By | Published on Tuesday 12 March 2013

Mad Decent

So you nick a few samples for your underground dance track, everyone gets on with their lives none the wiser, then it somehow becomes part of a new internet phenomenon and all those sampled musicians emerge from the shadows demanding their cut of the action. Such is life.

Two separate artists have come forward each claiming ownership of one of the two phrases that appear in the Baauer track ‘Harlem Shake’, which has now officially soundtracked 4,917,538 one-idiot-dancing-bam-lots-of-idiots-dancing videos around the world (well, quite a lot anyway).

With the track now earning buckets of cash from YouTube plays, not to mention more conventional download monies on the back of the ‘Harlem Shake’ video craze, retired reggaeton artist Hector Delgado has come forward to claim ownership of the repeated “con los terroristas” line that appears in the track, while Philadelphia rapper Jayson Musson, it turns out, is behind the crucial “do the Harlem Shake” moment.

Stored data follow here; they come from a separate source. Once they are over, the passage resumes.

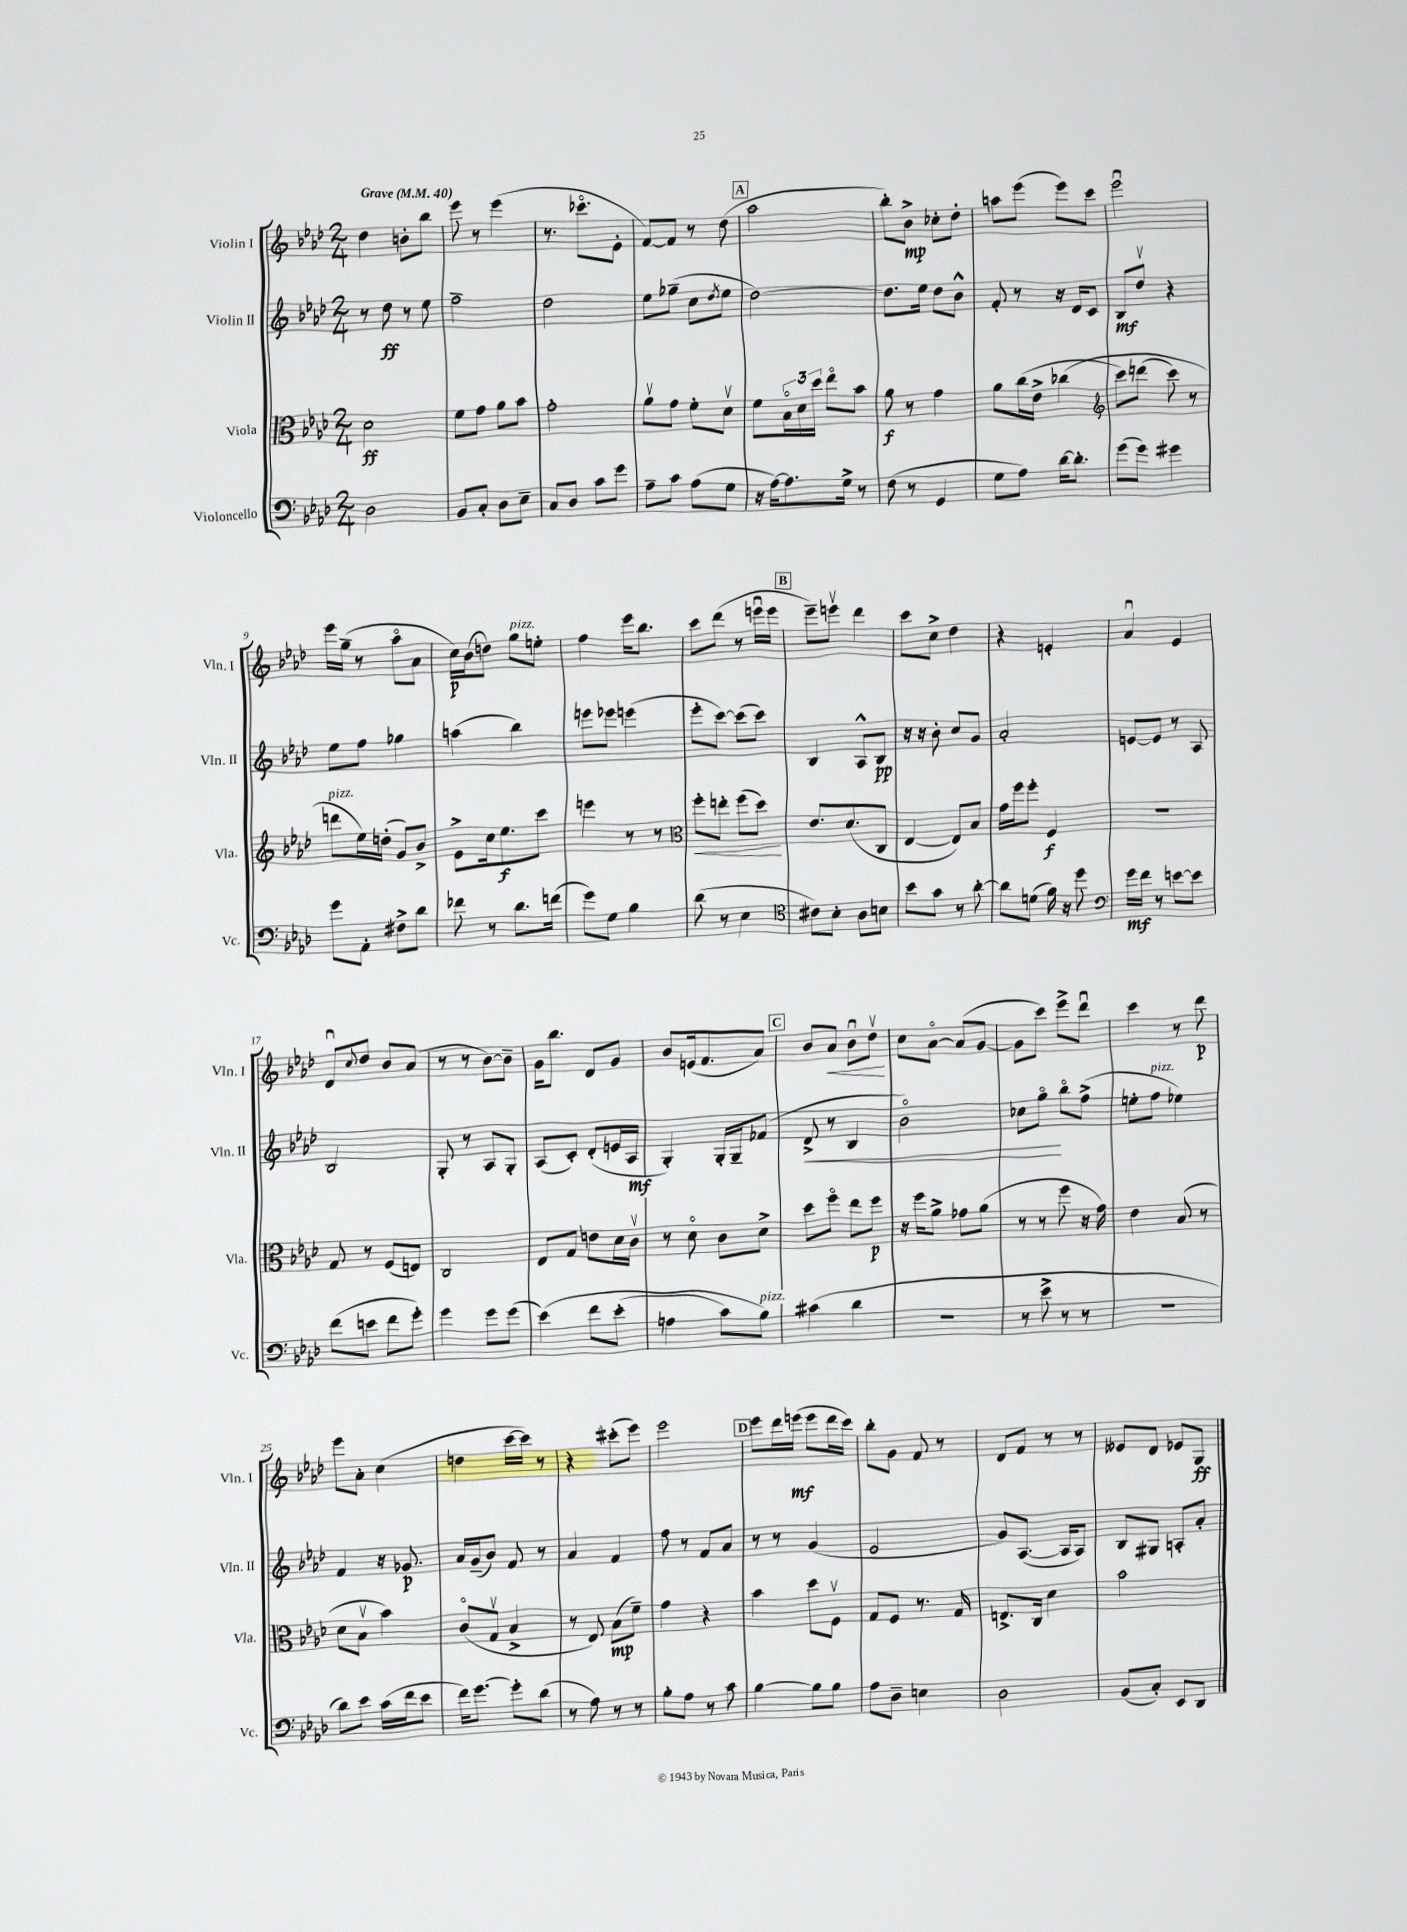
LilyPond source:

<<
\new StaffGroup <<
\new Staff = "s0" \with { instrumentName = "Violin I" shortInstrumentName = "Vln. I" } {
    \clef treble \key aes \major \numericTimeSignature \time 2/4 \tempo "Grave" 4 = 40
    des''4 b'8-. bes''8 |
    ees'''8 r8 ees'''4( |
    r8. ces'''8.\flageolet ees'8-. |
    f'8~) f'8 r8 des''8( |
    \mark \markup { \box "A" } aes''2 |
    bes''8-.) bes'8->\mp ces''8-. des''8-. |
    a''8 ees'''8( ees'''8) c'''8 |
    ees'''2\downbow |
    ees'''16 g''16--( r8 aes''8\flageolet aes'8 |
    c''16\p) bes'16( d''8) g''8^\markup { \italic "pizz." } e''8-. |
    f''4 ees'''16 bes''8. |
    c'''8 des'''8( r8 e'''16\downbow e'''16 |
    \mark \markup { \box "B" } ees'''8--) e'''8\upbow des'''4 |
    c'''8 c''8-> des''4 |
    r4 e'4-. |
    aes'4\downbow ees'4 |
    des'8\downbow \appoggiatura { c''8 } des''8 bes'8 aes'8( |
    r8 r8 bes'8~) bes'8-- |
    g'16 bes''8. des'8 g'8 |
    bes'8 e'16( f'8. aes'8) |
    \mark \markup { \box "C" } bes'8 aes'8\< bes'8\downbow des''8\upbow\! |
    c''8 aes'8~\flageolet aes'8( g'8~ |
    g'8 c'''8) ees'''8-> des'''8\downbow |
    c'''4 r8 des'''8\p |
    ees'''8 aes'8-. c''4( |
    d''4 c'''16~ c'''16) r8 |
    r4 cis'''8-.( ees'''8) |
    ees'''2 |
    \mark \markup { \box "D" } ees'''8 des'''16 e'''16\mf( e'''8 des'''16 c'''16) |
    bes''8-. g'8 f'8 r8 |
    des'8 f'8 r8 r8 |
    eeses'8 des'8 ees'8 g8\ff \bar "|." |
}
\new Staff = "s1" \with { instrumentName = "Violin II" shortInstrumentName = "Vln. II" } {
    \clef treble \key aes \major \numericTimeSignature \time 2/4
    r8 des''8\ff r8 ees''8 |
    f''2-- |
    des''2 |
    ees''8 ges''8--( c''8 \acciaccatura { des''8 } ees''8 |
    \mark \markup { \box "A" } des''2~) |
    des''8. ees''16 des''8 bes'8-^ |
    f'8-. r8 r16 des'16 c'8 |
    bes8\mf des''8\upbow r4 |
    ees''8 f''8 ges''4 |
    a''4( bes''4) |
    e'''8 ees'''8 e'''4( |
    ees'''8-. c'''8~) c'''8( c'''8) |
    \mark \markup { \box "B" } bes4 aes8-^ bes8\pp |
    r16 r16 bes'8-. c''8 g'8 |
    aes'2-. |
    e'8~ e'8 r8 aes8 |
    bes2 |
    g8-. r8 aes8 g8-. |
    aes8( c'8-.) des'8-.( e'16 aes16\mf |
    g4-.) g16-. g16-- fes'8( |
    \mark \markup { \box "C" } des'8->\< r8 bes4 |
    bes'2\flageolet) |
    ces''8 g''8\flageolet\! bes''8\flageolet f''8->( |
    e''8-. f''8^\markup { \italic "pizz." } ees''4) |
    f'4 r16 ges'8.\p |
    aes'16 g'16--( bes'8) f'8 r8 |
    aes'4 f'4 |
    f''8 r8 f'8 aes'8 |
    \mark \markup { \box "D" } r8 r8 g'4( |
    ees'2 |
    g'8) aes8.~( aes16 aes8) |
    bes8 gis8 a8-. aes'8-. \bar "|." |
}
\new Staff = "s2" \with { instrumentName = "Viola" shortInstrumentName = "Vla." } {
    \clef alto \key aes \major \numericTimeSignature \time 2/4
    des'2\ff |
    f'8 g'8 aes'8 bes'8 |
    g'2-. |
    aes'8\upbow g'8 f'8-. des'8\upbow |
    \mark \markup { \box "A" } f'8 \tuplet 3/2 { bes16\flageolet des'16 des''16 } ees''8\flageolet bes'8 |
    aes'8\f r8 g'4 |
    aes'8 c''16( ees'16-> ces''4\( |
    \clef treble c'''8) d'''8( c'''8) r8 |
    d'''8^\markup { \italic "pizz." } ees''16\) d''16-.( g'8) bes'8-> |
    ees'8-> c''16 ees''8.\f c'''8 |
    e'''4 r8 r8 |
    \clef alto f''8-.\< e''8-. f''8( des''8\!) |
    \mark \markup { \box "B" } ees'8. des'8.( c8 |
    ees4~ ees8) bes8 |
    g'16 f''16 f''8-. f4\f |
    R2 |
    g8 r8 f8( e8) |
    c2 |
    ees8 g8 e'8 des'16 c'16\upbow |
    r8 des'8\flageolet c'8 des'8-> |
    \mark \markup { \box "C" } des''8 f''8\flageolet ees''8 f''8\p |
    r16 f''16 aes'8-> ges'8 aes'8( |
    r8 r8 f''8 r16 g'16) |
    ees'4 bes8( r8 |
    des'8 bes8\upbow bes'4) |
    c'8\flageolet( g8\upbow bes4-> |
    r8 ees8) bes8\mp( f'8--) |
    g'4 r4 |
    \mark \markup { \box "D" } bes'4 des''8 f8\upbow |
    g8 f8 r8. g16 |
    e8.-> c16 des'4 |
    bes'2 \bar "|." |
}
\new Staff = "s3" \with { instrumentName = "Violoncello" shortInstrumentName = "Vc." } {
    \clef bass \key aes \major \numericTimeSignature \time 2/4
    des2 |
    bes,8 c8-. des8 ees8-- |
    c8 des8 c'8 g'8 |
    aes8-- c'8 aes8( g8 |
    \mark \markup { \box "A" } r16 aes16~) aes8. g16-> r8 |
    f8( r8 g,4 |
    g8 aes8) des'16~ des'8.-. |
    g'8( g'8) gis'4 |
    g'8 aes,8-. fis8-> des'8 |
    fes'8 r8 des'8. f'16( |
    g'8) g8 bes4 |
    des'8( r8 ees4 |
    \mark \markup { \box "B" } \clef tenor cis'8) bes8-. aes8 b8 |
    bes'8 g'8 r8 aes'8~-. |
    aes'8 d'8( f'16) r16 des''8 |
    \clef bass g'16\mf f'16 r8 e'8~ e'8 |
    f'8( e'8 f'8 g'8-.) |
    g'4 g'8 g'8( |
    ees'4)\( f'8 ees'8-.( |
    a4 c'8) bes8^\markup { \italic "pizz." }\) |
    \mark \markup { \box "C" } cis'4( des'4 |
    R2 |
    r8 ees'8-> r8 r8 |
    r2 |
    des'8) ees'8 c'16( f'16 ees'8 |
    f'16) g'8.~ g'8-. des'8( |
    r8 aes8) r8 r8 |
    bes8-. aes8 r8 c'8 |
    \mark \markup { \box "D" } bes4~ bes8 bes8 |
    aes8 des8-- e4 |
    des2 |
    bes,8( c8-.) ees,8 des,8 \bar "|." |
}
>>
>>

Musson, who originally said “do the Harlem Shake” in a 2001 track called ‘Miller Time’, released by the group Plastic Little, says he has been in “friendly talks” with Diplo-led label Mad Decent, which released ‘Harlem Shake’, about getting a cut of the loot now that the track is bringing in uber royalties.

Having apparently called Baauer, real name Harry Rodrigues, to thank him for “doing something useful with our annoying music”, Musson told the New York Times: “Mad Decent have been more than cooperative during this”.

But Delgado, now a preacher, is being much more Christian about the whole thing and kicking up a big fat fuss. Well, to be fair, it’s his former label, Universal-owned Machete Music, which is being more hard line in its legal talk with Mad Decent, though Delgado himself did tell the Times “it’s almost like they came on my land and built a house”.

Meanwhile Delgado’s former manager, Javier Gomez, who first noticed the use of the “con los terroristas” line in the latest YouTube phenomenon, added: “[Delgado will] get what he deserves. We can turn around and stop that song. That’s a clear breaking of intellectual property right”.